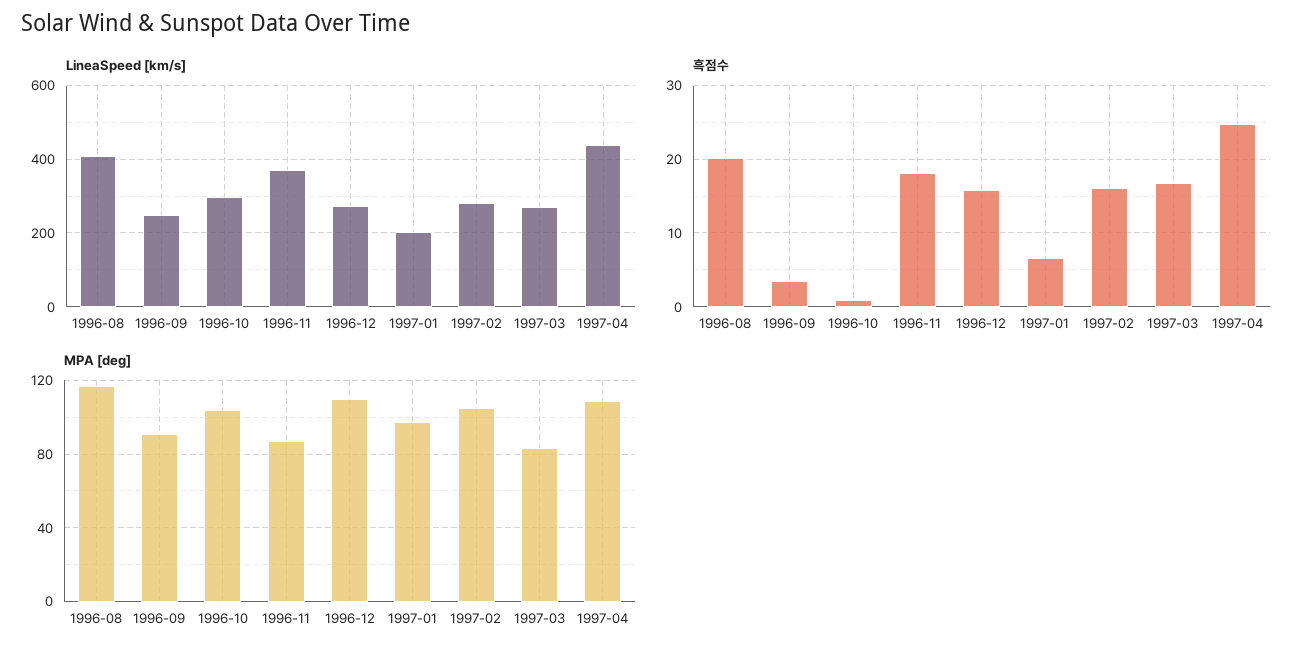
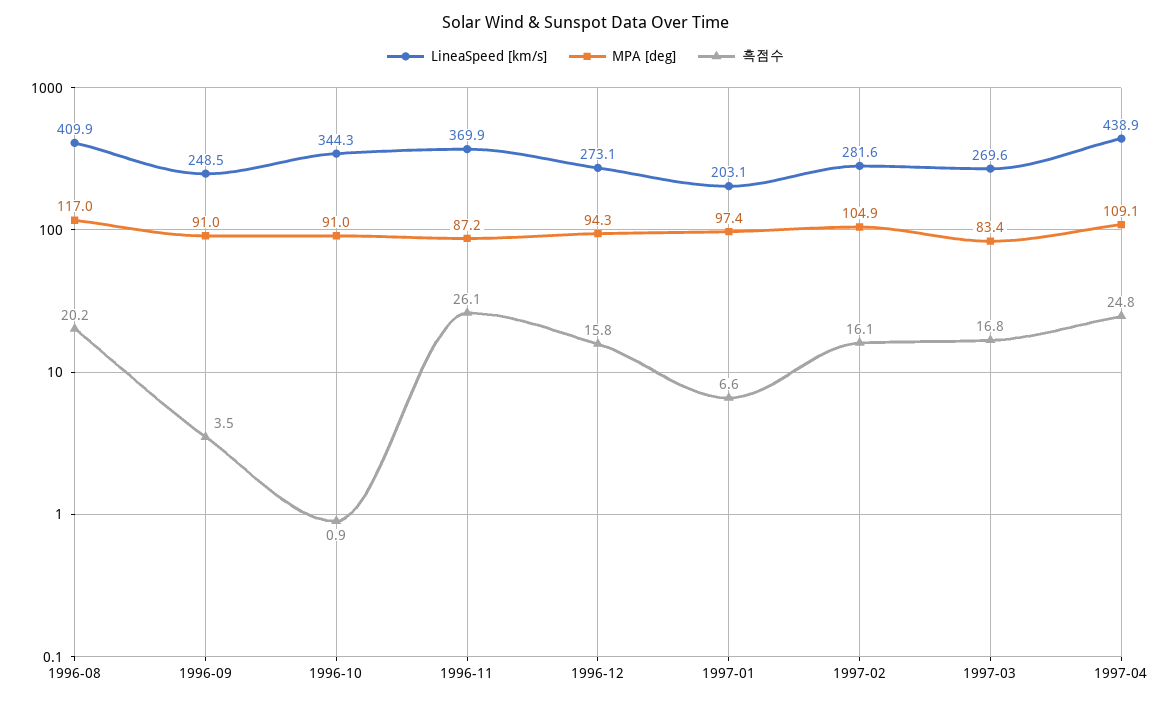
LineaSpeed [km/s], 1996-10: 300 -> 344.3
흑점수, 1996-11: 18 -> 26.1
MPA [deg], 1996-10: 105 -> 91
MPA [deg], 1996-12: 110 -> 94.3

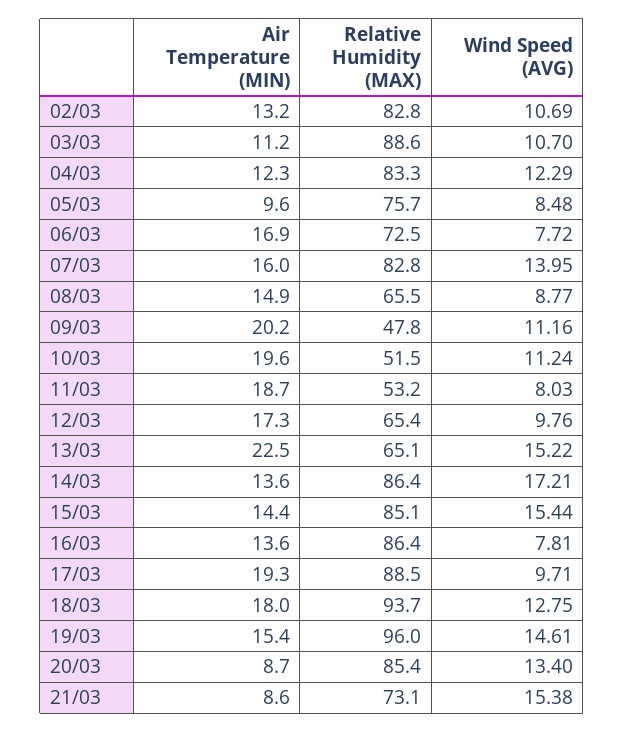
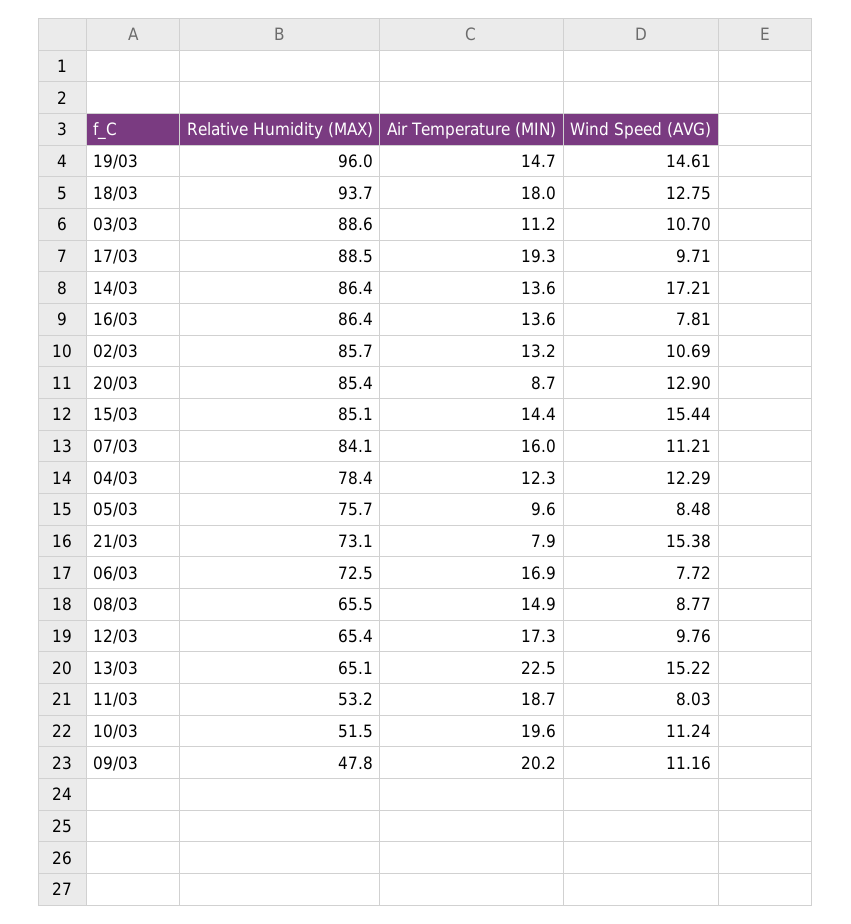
Relative Humidity (MAX), 02/03: 82.8 -> 85.7
Relative Humidity (MAX), 04/03: 83.3 -> 78.4
Relative Humidity (MAX), 07/03: 82.8 -> 84.1
Wind Speed (AVG), 07/03: 13.95 -> 11.21
Air Temperature (MIN), 19/03: 15.4 -> 14.7
Wind Speed (AVG), 20/03: 13.4 -> 12.9
Air Temperature (MIN), 21/03: 8.6 -> 7.9

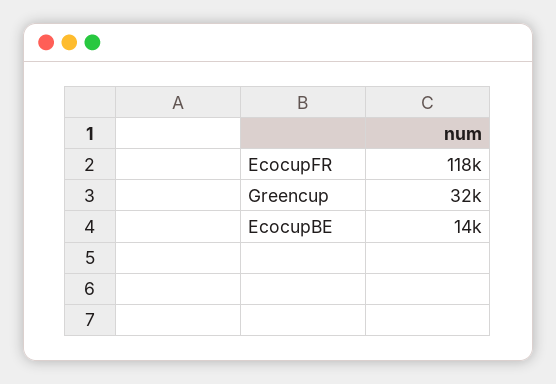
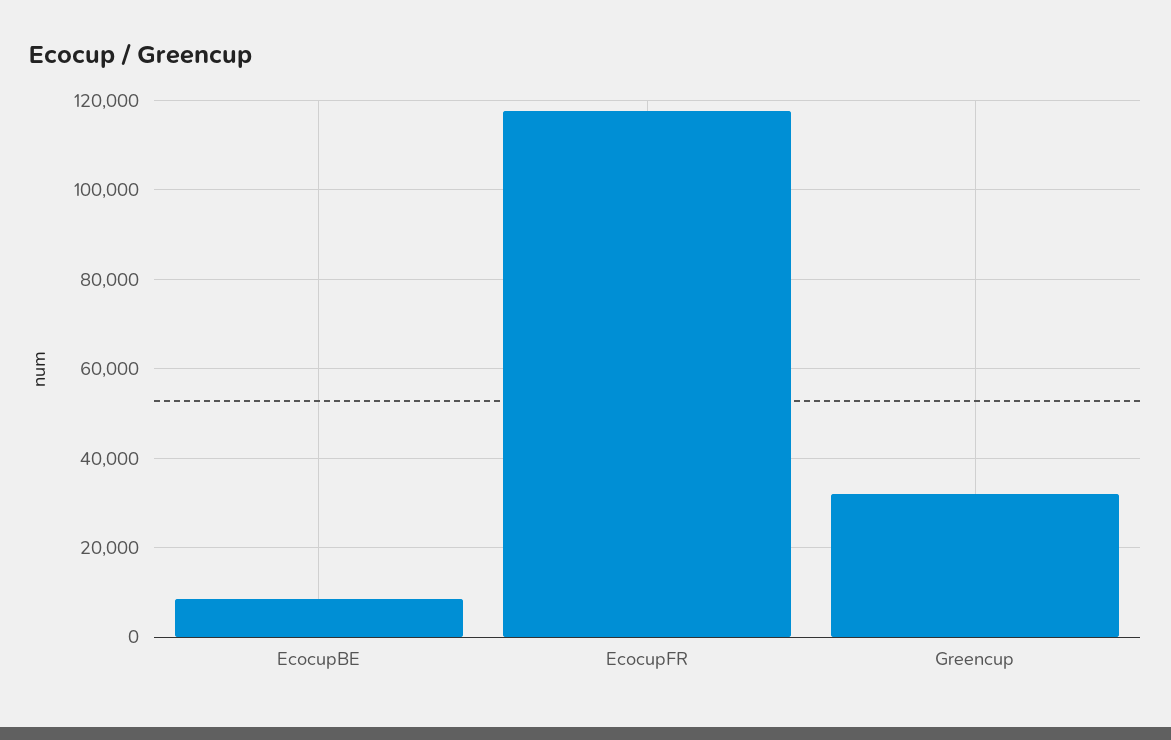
EcocupBE: 14000 -> 8000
_____
* **TRY IT**
Give back every line of the material above word for word, leaving out the pictures.

* **REPLY TO THE EXERCISE**
LineaSpeed [km/s], 1996-10: 300 -> 344.3
흑점수, 1996-11: 18 -> 26.1
MPA [deg], 1996-10: 105 -> 91
MPA [deg], 1996-12: 110 -> 94.3

Relative Humidity (MAX), 02/03: 82.8 -> 85.7
Relative Humidity (MAX), 04/03: 83.3 -> 78.4
Relative Humidity (MAX), 07/03: 82.8 -> 84.1
Wind Speed (AVG), 07/03: 13.95 -> 11.21
Air Temperature (MIN), 19/03: 15.4 -> 14.7
Wind Speed (AVG), 20/03: 13.4 -> 12.9
Air Temperature (MIN), 21/03: 8.6 -> 7.9

EcocupBE: 14000 -> 8000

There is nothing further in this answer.